Quand en décembre, coups de feu et menaces ont éclaté aux Izards, tout le monde a été surpris que quelques jours plus tard, une rafale de Kalachnikov vise le hall d'un immeuble rue des Chamois et tue un garçon de 18 ans, Nabil Bennani. Surprise et pourtant, depuis déjà plusieurs semaines, l'ambiance était «pourrie». «Les anciens s'inquiétaient de la dérive et du risque de flingage depuis déjà un moment», lâche un observateur. Cette guerre est liée à la maîtrise du trafic de drogue mais les ressorts véritables restent mystérieux.

2. Qui sont les chefs ?

«Longtemps, la drogue a fait vivre les Izards. Le quartier vendait même aux autres cités», prévient un initié. Seulement ces dernières années, les «figures» du business ont pris du recul. Les «historiques» absents, les rivalités se sont exacerbés. «Avant tout le monde mangeait et personne ne se plaignait», insiste l'initié. Les opérations à répétition de la police ont déstabilisé l'organisation mais pas coupé les approvisionnements. Certains ont alors voulu maîtriser le deal, sans partager, et les incidents ont démarré. Depuis l'assassinat du Milano le 21 janvier, le calme semblait revenu. Précaire. La sortie de prison de Wallid Larbi-Bey en mai, faute de preuve, et un de ses amis un peu plus tôt, a envoyé un mauvais message.

3. Le rôle du milano

Depuis le 5 décembre, quand un des gérants du Milano a été pris pour cible, le snack restaurant de l'avenue de Launaguet revient comme un mauvais refrain. Pris pour cible le 5 décembre par Larbi-Bey, du moins selon ses premières déclarations, un des gérants n'a pas hésité à parler aux policiers. En retour, il n'a pas vraiment été soutenu. Ni par le quartier, ni bien sûr par les gens qu'ils avaient dénoncés. D'ailleurs au moment d'être confronté à ses agresseurs en mai, cet homme à dit stop. Pas de témoignage, pas de reconnaissance et Larbi-Bey et son complice supposé ont quitté la prison. Auparavant, le 21 janvier, Miloud Nemard 25 ans avait été assassiné au Milano le 21 janvier, et deux autres clients blessés par balle. Et le deuxième gérant, Medhi El Aouamad, 24 ans, a payé de sa vie vendredi son attachement à l'établissement de la route de Launaguet. Le Milano est fermé depuis la tuerie du 21 janvier.

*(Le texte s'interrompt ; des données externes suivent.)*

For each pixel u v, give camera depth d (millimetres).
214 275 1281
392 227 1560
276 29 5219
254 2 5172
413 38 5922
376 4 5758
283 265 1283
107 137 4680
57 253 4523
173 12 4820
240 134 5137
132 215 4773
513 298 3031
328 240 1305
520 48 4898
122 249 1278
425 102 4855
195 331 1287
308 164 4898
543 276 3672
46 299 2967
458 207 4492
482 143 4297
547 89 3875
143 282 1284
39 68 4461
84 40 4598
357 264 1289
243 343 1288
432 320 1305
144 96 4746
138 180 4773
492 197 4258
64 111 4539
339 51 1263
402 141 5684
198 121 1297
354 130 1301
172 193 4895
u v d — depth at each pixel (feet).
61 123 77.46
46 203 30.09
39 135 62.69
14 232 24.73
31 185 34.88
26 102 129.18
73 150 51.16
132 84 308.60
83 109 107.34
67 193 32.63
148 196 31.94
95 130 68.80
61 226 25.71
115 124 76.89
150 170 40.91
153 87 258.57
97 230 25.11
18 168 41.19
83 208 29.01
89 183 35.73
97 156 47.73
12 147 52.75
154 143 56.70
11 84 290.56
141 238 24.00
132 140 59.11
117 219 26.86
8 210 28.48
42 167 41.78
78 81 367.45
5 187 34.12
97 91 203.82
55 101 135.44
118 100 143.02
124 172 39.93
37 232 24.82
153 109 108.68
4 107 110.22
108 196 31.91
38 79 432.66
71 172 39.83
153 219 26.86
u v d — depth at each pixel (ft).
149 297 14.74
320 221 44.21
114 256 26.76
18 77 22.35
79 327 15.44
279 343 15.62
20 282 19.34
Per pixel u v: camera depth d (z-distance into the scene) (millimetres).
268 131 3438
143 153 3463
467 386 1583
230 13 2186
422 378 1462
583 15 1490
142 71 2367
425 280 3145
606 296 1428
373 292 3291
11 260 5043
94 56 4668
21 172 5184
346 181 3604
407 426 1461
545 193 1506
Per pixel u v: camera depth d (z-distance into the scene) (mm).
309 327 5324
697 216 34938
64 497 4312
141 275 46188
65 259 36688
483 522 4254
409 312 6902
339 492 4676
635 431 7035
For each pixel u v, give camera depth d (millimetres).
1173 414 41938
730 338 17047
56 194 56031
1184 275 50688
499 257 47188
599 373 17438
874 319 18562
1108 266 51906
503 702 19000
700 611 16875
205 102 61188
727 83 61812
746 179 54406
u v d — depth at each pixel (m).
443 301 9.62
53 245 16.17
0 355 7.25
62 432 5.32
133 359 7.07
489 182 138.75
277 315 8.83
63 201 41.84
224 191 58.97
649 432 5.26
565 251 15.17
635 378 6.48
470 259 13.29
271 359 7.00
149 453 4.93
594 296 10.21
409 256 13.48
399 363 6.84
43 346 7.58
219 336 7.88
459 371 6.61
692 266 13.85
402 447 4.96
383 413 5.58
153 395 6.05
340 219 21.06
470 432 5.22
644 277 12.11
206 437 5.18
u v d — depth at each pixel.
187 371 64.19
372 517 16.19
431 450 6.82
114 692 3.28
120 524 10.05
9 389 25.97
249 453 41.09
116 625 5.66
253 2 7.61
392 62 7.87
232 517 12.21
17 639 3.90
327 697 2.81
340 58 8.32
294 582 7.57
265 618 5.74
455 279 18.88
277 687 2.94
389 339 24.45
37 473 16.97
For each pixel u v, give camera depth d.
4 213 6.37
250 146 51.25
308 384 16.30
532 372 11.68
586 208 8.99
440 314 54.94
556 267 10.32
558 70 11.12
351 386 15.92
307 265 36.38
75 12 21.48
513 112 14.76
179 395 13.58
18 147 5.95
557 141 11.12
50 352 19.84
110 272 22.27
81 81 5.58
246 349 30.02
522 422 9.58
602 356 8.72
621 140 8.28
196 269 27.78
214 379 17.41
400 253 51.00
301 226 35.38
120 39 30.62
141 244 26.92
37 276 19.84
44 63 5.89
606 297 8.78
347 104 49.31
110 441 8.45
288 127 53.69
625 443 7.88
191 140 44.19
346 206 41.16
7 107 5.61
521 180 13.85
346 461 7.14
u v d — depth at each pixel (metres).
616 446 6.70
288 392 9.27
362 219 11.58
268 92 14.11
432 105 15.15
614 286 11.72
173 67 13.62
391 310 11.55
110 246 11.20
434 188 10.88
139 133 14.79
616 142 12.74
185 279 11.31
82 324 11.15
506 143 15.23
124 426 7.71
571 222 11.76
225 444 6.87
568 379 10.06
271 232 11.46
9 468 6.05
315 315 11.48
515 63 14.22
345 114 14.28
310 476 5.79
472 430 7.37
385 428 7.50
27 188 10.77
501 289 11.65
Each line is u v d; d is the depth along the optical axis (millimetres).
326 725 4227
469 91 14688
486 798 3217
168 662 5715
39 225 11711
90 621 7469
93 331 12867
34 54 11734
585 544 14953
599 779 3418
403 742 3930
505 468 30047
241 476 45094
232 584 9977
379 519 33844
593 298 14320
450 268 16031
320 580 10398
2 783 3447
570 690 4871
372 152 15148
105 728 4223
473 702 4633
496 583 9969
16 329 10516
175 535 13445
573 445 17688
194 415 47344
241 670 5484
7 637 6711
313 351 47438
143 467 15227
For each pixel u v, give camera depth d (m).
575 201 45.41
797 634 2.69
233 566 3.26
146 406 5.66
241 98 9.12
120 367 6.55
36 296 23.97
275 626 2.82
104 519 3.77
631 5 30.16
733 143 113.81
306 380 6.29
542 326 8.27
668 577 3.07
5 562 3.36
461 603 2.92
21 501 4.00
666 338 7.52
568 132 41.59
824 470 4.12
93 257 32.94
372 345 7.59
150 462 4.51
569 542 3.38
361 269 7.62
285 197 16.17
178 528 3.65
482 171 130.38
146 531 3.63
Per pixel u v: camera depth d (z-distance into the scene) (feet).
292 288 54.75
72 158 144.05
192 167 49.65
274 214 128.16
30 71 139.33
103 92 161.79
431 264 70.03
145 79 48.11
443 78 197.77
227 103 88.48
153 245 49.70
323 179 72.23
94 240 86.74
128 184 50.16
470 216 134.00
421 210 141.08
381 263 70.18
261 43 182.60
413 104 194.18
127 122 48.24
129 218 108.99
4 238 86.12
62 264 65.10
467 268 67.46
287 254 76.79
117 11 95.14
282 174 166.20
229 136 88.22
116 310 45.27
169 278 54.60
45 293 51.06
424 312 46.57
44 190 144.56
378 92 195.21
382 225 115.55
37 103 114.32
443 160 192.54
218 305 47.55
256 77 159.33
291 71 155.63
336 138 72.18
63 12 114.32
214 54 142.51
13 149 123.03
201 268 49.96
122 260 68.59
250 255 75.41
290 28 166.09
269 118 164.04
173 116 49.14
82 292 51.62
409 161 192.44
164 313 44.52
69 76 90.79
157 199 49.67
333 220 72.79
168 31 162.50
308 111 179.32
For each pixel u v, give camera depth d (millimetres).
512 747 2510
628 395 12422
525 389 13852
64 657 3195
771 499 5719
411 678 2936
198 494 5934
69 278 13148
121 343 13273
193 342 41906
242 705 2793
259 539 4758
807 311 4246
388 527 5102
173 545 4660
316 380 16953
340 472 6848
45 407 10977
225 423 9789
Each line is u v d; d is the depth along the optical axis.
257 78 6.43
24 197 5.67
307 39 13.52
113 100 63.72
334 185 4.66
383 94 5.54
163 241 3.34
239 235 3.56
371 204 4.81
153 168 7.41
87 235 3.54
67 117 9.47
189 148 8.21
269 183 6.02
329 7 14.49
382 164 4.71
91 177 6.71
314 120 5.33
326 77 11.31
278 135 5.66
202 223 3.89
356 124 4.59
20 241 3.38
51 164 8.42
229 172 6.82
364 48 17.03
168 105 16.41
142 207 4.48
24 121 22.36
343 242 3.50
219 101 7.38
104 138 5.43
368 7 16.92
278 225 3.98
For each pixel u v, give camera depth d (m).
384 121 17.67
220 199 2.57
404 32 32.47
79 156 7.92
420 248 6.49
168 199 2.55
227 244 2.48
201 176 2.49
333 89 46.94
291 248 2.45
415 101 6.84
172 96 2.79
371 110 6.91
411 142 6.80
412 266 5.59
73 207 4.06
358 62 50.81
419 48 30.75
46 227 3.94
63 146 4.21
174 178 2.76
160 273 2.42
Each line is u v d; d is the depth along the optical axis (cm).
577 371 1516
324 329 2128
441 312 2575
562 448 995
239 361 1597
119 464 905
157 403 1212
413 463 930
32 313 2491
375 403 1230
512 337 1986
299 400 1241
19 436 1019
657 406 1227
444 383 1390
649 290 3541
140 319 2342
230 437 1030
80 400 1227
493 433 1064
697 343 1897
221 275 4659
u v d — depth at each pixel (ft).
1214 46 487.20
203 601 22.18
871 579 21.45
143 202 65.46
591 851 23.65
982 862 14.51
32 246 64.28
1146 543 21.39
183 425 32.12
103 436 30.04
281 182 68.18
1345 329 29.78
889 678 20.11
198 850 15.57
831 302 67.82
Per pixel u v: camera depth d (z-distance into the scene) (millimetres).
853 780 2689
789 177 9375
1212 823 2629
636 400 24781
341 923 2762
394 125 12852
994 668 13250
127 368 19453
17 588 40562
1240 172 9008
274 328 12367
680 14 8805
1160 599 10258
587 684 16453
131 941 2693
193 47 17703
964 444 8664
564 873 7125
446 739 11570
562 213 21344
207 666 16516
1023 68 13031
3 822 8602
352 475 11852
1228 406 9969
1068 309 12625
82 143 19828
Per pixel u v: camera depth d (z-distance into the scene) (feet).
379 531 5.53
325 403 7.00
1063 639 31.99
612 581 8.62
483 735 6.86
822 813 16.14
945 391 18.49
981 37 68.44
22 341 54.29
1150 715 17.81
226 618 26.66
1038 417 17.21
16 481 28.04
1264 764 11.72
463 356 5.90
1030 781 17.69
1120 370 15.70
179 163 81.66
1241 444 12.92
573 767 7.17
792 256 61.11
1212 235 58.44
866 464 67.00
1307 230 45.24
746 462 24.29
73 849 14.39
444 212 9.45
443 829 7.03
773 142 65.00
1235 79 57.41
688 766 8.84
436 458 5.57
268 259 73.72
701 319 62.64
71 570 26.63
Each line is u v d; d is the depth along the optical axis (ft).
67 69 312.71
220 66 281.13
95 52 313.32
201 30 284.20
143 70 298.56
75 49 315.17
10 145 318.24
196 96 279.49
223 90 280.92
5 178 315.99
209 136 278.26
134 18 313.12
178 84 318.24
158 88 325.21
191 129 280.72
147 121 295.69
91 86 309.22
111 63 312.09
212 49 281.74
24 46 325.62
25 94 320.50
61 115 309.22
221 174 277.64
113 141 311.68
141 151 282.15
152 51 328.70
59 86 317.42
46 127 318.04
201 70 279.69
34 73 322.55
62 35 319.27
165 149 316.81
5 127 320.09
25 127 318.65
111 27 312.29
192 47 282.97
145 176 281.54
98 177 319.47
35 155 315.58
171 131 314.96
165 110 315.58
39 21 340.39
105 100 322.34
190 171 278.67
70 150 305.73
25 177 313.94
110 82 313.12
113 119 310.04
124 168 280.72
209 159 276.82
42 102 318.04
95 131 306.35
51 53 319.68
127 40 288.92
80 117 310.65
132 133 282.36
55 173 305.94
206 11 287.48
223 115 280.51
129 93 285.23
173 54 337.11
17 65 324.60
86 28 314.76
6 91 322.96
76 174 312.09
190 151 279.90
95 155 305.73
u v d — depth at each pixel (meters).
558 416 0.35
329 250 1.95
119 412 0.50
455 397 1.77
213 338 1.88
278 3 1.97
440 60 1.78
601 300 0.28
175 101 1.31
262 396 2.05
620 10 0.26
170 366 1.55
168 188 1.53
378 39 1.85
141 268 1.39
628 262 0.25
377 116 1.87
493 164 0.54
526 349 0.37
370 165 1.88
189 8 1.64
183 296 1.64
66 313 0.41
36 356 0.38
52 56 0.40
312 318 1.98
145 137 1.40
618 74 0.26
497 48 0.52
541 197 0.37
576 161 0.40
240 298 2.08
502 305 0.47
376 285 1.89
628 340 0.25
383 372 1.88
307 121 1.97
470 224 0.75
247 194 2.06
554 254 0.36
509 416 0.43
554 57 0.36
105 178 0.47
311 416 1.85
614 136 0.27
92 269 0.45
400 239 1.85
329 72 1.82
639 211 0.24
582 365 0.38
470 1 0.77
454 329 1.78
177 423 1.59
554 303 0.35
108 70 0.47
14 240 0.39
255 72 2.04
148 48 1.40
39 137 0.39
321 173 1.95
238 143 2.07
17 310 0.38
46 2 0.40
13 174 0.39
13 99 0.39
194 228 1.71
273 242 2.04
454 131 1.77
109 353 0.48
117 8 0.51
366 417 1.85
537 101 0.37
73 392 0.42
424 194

4. Vont-ils s'arrêter là ?

Comment arrêter la spirale des règlements de comptes et éviter de nouveaux morts ? Les appels à témoin lancés par le procureur ressemblent à un aveu d'échec qui risque fort de rester sans écho. Dans les quartiers, les délinquants comme les habitants ne parlent pas, même sous X. Cette omertà rend très difficile des investigations où, souvent, les hommes de la police judiciaire «sentent» les pistes mais manquent d'éléments pour les concrétiser au plan procédural (lire ci-dessous). Et la réalité de ces meurtres à l'arme de guerre inquiète les policiers présents en première ligne. «Ils se tuent entre eux et nous n'arrivons pas à les arrêter. Demain, vont-ils hésiter à nous tirer dessus ?», s'interroge un policier. Les syndicats de police sont inquiets et réclament, comme l'Unité SGP police, «attention et moyens» pour lutter efficacement contre une délinquance sans limite.

Meurtres sans coupable

Si la vague de règlements de comptes qui ensanglante la ville constitue une première à Toulouse, la difficulté de mener des enquêtes dans le milieu des cités n'est, en revanche, pas une nouveauté.
Caffort : qui a tué Gérald Delbois ? En mars 2011, un samedi soir, un homme s'avance vers la cité Caffort et ouvre le feu sur Gérald Delbois, 20 ans. Touché en pleine tête, ce garçon ne survit pas à son agression. La brigade criminelle de la sûreté a remué la cité, ses trafiquants de drogue, soupçonné beaucoup de monde mais personne n'a été mis en examen. Des soupçons «très sérieux» pèsent sur certains individus mais faute de preuve, et d'arme, impossible d'envoyer un client chez le juge. Fond du dossier, le trafic de stupéfiants.
Purpan : qui a assassiné Nordine Belkacemi ? En décembre 2012, suivi par une voiture alors qu'il se rend au Room 157, un solide père de famille est criblé de balles de Kalachnikov, près de l'hôpital Purpan. Touché par de très nombreux impacts, il survit quelques heures avant de mourir à l'hôpital. Responsable de la sécurité d'un établissement de nuit, d'un caractère pas facile, Nordine Belkacemi pouvait avoir beaucoup d'ennemis. Les hommes de la police judiciaire ont soupçonné pas mal de monde. Mais aucune piste sérieuse et pas de mise en examen.
Izards : qui a tué Nabil et Miloud ? Une information judiciaire à la juridiction interrégionale spécialisée de Bordeaux, une autre à Toulouse, des soupçons mais là aussi pas de coupable, ni de mise en examen pour les deux assassinats des mois de décembre et janvier qui ont ensanglanté les Izards. Wallid Larbi-Bey a été soupçonné, et mis en en examen avec son ami dans la tentative d'homicide du gérant du Milano même s'il jurait n'y être pour rien. Pour les assassinats, difficile de les soupçonner : le 8 décembre ils se trouvaient en région parisienne et le 21 janvier en prison…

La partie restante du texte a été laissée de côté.